The market will ultimately decide the outcome. What I know for certain is this: the transition from one dominant tool to another always catches people off guard. Flash developers did not see HTML5 coming. Similarly, Sketch users did not expect Figma’s rapid rise.

Whatever comes next, the designers who stay curious and adaptable will be fine. The tools change constantly. The work evolves continuously. The future of interfaces belongs to those who embrace it.

Final Thoughts

I started this piece asking if Figma is cooked. Truthfully, the honest answer is that nobody knows yet. The company has resources, talent, and market position to adapt successfully. Clearly, they are making the right moves directionally.

What I do know, however, is that the ground is shifting beneath all of us in design. AI is not merely a feature to add to existing tools. Instead, it represents a fundamental change in how software gets made.

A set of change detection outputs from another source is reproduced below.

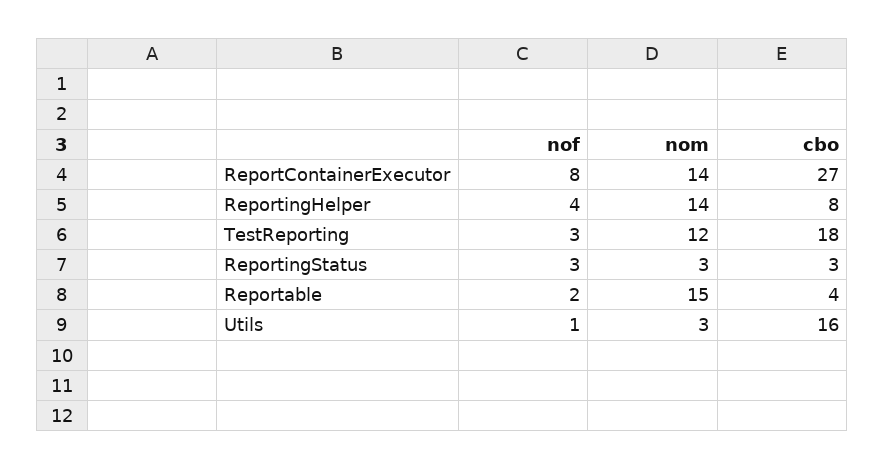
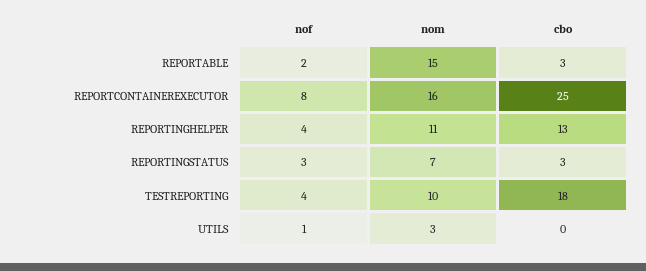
nom, ReportContainerExecutor: 14 -> 16
cbo, ReportContainerExecutor: 27 -> 25
nom, ReportingHelper: 14 -> 11
cbo, ReportingHelper: 8 -> 13
nof, TestReporting: 3 -> 4
nom, TestReporting: 12 -> 10
nom, ReportingStatus: 3 -> 7
cbo, Reportable: 4 -> 3
cbo, Utils: 16 -> 0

Figma might navigate this transition beautifully. They could potentially become an AI-native platform that continues to dominate. Alternatively, they might become the next Sketch, remembered fondly but used by a shrinking minority.

The only certainty is that change is coming. It always does. The best response is not panic or denial. Instead, it is adaptation, curiosity, and a willingness to learn new tools while the old ones still work.

That is the designer’s mindset at its core. It has served us through every transition so far. Undoubtedly, it will serve us through this one too.